"This is what is satisfying about this jewelry making: that there's no reason for the things that I imagine to stay in my mind – I can materialize them."
"I am a Nicaraguan man in love with the silver arts. I was born in Chile in 1971 but life's reasons led me to make... Nicaragua my home. My friends refer to me as pelón because I am bald, and they see me as a creative and innovative person.
"My art makes me very happy and I am very grateful to my mother, Monika Fredebrecht, for teaching me with so much patience and love. My mother is a silversmith and I grew up in a jewelry workshop. I've always loved this art form because it allows my imagination to run free. I can imagine a design, then craft it and therefore touch it. This is what is satisfying about this jewelry making. There's no reason for the things that I imagine to stay in my mind – I can materialize them.
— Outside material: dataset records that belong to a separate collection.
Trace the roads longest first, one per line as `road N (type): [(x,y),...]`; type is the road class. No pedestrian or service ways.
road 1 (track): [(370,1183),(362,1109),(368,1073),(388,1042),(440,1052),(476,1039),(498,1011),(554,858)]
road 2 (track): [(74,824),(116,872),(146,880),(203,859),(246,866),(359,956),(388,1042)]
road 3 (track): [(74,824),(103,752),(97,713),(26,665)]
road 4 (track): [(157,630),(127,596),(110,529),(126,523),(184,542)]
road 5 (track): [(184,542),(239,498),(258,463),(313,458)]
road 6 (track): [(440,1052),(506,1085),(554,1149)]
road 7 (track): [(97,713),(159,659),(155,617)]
"With time, I came to understand how much I love this art form and decided to dedicate my life to it, so I had to drop out of school because, in Nicaragua, becoming a silversmith is not part of the academic curriculum.
"It's not easy being an independent artist and not having a steady income to count on. But it is an adventure, an adventure with many challenges, especially financial and bureaucratic. But freedom compensates for it, and that's what is important.
"What I love most about what I do is seeing people wearing my jewelry designs. It's something I am passionate about though it is also a constant challenge because it's important that the jewelry adapts to the person wearing it without causing discomfort.
"My other personal challenge is feeling completely satisfied with each new piece – this is rather difficult for us artists as we tend to constantly find details that others might not perceive. However, that's what makes each day different – it's a roller coaster of emotions and inspiration.
"Making jewelry is a very personal and interesting art form. It provides work to those who wish to learn it and lets them be self-employed. Jewelry allows us to preserve this millenary art form, which hasn't changed in terms of the creative and crafting processes.
"Thank you, dear friends, for your interest in my story and in my designs."